Esa emoción que subyace a la apreciación de belleza es la que se expresa en el placer ante lo que se ve o se oye. El placer, como expresión emocional inconsciente, es el componente básico en la apreciación de belleza. Pero no el placer referido a esos placeres básicos, aquellos que sostienen la supervivencia del individuo, como son los que se obtienen de la comida, la bebida, la sexualidad, el juego o el sueño, cuando se está privado de ellos. El placer relacionado con la belleza no es el placer del deseo y el orgasmo, que consumado puntualmente te empuja “sin razón, y como cebo tragado, a mantenerte vivo” (William Shakespeare). El gozo, el deleite referido a la belleza se consigue por ingredientes neuronales añadidos en el cerebro a aquellos otros más básicos. (…) Son placeres generados en parte por la cultura en la que se vive y más allá del cerebro emocional y su actividad primitiva. Son placeres que nacen de una interacción muy estrecha entre la corteza cerebral humana y el cerebro emocional, por eso ningún animal los posee. De esa interacción nace la conciencia, la comprensión, el entendimiento, la razón humana.

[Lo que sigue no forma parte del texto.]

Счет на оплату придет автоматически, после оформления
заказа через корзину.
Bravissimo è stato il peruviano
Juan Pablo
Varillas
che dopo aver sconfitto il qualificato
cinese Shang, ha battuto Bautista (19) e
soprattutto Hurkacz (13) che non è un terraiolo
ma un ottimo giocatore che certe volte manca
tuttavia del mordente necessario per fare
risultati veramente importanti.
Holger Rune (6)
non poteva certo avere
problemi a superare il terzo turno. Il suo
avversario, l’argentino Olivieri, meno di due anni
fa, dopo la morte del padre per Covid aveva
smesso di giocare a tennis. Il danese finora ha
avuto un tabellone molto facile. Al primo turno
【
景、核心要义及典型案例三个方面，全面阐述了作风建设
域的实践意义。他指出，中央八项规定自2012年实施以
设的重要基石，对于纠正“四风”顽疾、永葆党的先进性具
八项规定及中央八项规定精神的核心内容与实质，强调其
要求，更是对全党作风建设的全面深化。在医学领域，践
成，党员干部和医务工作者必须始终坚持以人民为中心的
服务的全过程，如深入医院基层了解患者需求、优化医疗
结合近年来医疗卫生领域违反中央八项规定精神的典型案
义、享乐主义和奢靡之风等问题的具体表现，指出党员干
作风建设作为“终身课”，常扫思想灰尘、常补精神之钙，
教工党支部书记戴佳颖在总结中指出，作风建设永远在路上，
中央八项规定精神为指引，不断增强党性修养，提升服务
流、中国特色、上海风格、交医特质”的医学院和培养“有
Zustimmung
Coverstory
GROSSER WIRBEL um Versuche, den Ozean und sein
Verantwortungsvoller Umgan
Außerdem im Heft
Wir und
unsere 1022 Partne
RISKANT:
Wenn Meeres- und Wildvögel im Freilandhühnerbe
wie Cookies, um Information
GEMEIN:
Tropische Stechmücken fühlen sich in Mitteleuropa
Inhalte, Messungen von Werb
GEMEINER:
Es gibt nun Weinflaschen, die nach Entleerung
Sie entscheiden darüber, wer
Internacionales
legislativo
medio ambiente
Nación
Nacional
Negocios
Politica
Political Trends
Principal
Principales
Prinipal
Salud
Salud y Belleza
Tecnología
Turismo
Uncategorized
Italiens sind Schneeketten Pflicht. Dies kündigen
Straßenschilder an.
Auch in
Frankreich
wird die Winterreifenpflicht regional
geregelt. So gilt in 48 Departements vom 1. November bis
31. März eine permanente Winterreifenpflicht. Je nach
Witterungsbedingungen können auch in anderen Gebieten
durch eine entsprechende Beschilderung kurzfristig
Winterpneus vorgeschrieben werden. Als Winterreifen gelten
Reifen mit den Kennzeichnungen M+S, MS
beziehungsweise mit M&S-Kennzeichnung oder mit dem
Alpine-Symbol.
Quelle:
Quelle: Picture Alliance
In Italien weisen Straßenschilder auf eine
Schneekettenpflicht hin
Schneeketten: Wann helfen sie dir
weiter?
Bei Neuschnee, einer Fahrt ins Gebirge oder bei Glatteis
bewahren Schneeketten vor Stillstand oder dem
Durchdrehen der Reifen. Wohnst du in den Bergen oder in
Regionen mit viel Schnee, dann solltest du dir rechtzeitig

Precisamente esto último, la interacción con las cosas del mundo (percepción), produce el conocimiento, el otro ingrediente básico para la percepción de la belleza. Porque la belleza es eso en su esencia, placer y conocimiento, y en este último la capacidad cognitiva de advertir orden, proporcionalidad, simetría, delimitación clara de lo que se percibe. Y todo esto tiene que ver mucho con la educación que se recibe y con la cultura en que se nace y se vive. (…) Solo piénsese qué pocos ciudadanos de la Edad Media o incluso del Renacimiento podrían haber encontrado belleza en las figuras humanas retorcidas, los rojos policromados y flameantes de los árboles, los amarillos vivos de los trigales o los azules giratorios y atormentados de las pinturas de Van Gogh, o la obra de Antonio Gaudí (…) .El arte, pues, y con él la belleza, es una verdad subjetiva para cada uno. Verdad para la que mucha gente ha tenido expresiones como “que ha valido la pena vivir para experimentarla”. Sin ninguna duda, la belleza es un fenómeno cerebral que ha cambiado el mundo de los seres humanos y las mitologías y verdades vivas de cada sociedad, cultura o nación. La belleza, que no existe en el mundo, es quizá uno de los grandes prodigios creados por el cerebro humano.

Francisco Mora es doctor por las universidades de Granada (España) y Oxford (Inglaterra) y profesor universitario. Ha publicado libros de ensayo, como El reloj de la sabiduría (2005) y Neurocultura (2007). Este extracto forma parte de Mitos y verdades del cerebro (Paidós), que se publica el 23 de octubre.